The school's park-like grounds and forest backdrop on three sides of the campus add to its allure, he said.

But the school may face a challenge to maintain and improve with the new weighted student formula adopted by the state recently that could result in the campus losing $126,000 in funding, O'Brien said.

"With less funding support to schools that are succeeding, you'll have a leveling effect in a direction you really don't want," he said.

But the school has a plan to maintain its gains and continue to make progress. It will focus its resources on children in grades K, 1 and 2 to be sure they can read and do math at a third-grade level by the time they are in third grade, O'Brien said.

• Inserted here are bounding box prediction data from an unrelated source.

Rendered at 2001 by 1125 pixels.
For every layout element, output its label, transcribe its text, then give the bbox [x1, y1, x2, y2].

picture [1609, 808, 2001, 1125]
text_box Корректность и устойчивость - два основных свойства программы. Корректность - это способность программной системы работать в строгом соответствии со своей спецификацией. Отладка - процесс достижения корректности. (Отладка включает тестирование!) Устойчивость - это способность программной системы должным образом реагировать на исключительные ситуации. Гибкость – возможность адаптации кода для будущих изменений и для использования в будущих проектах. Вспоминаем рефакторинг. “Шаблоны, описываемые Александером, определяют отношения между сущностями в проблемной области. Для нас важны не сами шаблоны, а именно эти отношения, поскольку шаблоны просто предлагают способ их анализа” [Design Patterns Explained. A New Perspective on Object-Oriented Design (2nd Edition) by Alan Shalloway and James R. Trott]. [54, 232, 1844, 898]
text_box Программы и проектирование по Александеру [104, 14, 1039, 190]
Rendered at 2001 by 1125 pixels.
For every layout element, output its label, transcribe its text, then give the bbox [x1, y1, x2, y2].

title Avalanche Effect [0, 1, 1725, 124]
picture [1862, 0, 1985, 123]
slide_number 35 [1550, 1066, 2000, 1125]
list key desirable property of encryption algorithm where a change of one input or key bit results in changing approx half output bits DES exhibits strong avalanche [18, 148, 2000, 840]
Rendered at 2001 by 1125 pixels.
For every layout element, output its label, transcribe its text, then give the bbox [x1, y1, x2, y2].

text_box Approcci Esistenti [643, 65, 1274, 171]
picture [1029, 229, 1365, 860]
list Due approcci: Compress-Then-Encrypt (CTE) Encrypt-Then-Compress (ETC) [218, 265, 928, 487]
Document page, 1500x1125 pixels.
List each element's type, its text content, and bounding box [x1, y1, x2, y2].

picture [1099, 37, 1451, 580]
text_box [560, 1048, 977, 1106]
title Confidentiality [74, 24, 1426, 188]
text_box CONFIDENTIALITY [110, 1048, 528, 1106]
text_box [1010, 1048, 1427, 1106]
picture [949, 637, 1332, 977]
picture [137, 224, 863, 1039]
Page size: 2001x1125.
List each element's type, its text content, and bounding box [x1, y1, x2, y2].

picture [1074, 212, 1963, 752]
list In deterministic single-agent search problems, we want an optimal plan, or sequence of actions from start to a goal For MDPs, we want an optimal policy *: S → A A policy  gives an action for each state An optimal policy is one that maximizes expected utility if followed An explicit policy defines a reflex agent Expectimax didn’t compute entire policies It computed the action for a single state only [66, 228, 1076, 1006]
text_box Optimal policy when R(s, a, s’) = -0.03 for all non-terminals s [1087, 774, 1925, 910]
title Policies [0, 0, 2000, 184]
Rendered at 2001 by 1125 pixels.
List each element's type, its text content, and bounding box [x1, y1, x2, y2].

"I think most of the research shows that if children are not able to do that by grade three, usually they will not catch up," he said.

While the school is focusing on reaching standards, the PTSA and teachers want to develop more well-rounded students and expose them to things they will not get in school. To do that, they have developed the Super B Ed-venture, an enrichment afterschool program offering Spanish, basketball, Hawaiian, 'ukulele and robotics. The program begins Sept. 12.

"If we can expose our kids to these so-called enrichment activities now, it's going to spark their interest when they're offered these things in high school," he said.

The PTSA is financing the program and charging a small fee to students. Next semester it hopes to add ceramics and Mandarin Chinese to the program, he said.

In connection with this, O'Brien said he wants to convince teachers to spend the last hour and a half on Fridays on enrichment activities.

"We want to give these children a reason to enjoy coming to school," O'Brien said.

  • What are you most proud of? Being part of a tradition and culture of strong parent participation that started when the school opened, O'Brien said.

  • Best-kept secret: "Our teachers, to a person, view their career as a calling," he said. "They don't view it as a job. So they'll do whatever it takes to succeed."

  • Everybody at our school knows: Lester Uchima, cafeteria manager. His lunches are so special that high school students come back after graduation to have a last lunch with Mr. Uchima, O'Brien said.

  • Our biggest challenge: Continuing to exceed Hawai'i's education benchmarks with the bar rising every three years and funding reduced.

  • What we need: Playground equipment.

  • Projects: Teachers and Hilo businesses have supported a wide array of school projects, including a fifth-grade effort to collect soda cans and water bottles to raise money for Hurricane Katrina victims, O'Brien said. The students had to plan, contact the businesses and execute the project. They raised $400.

  • Special events: Super B monthly award and beautification day.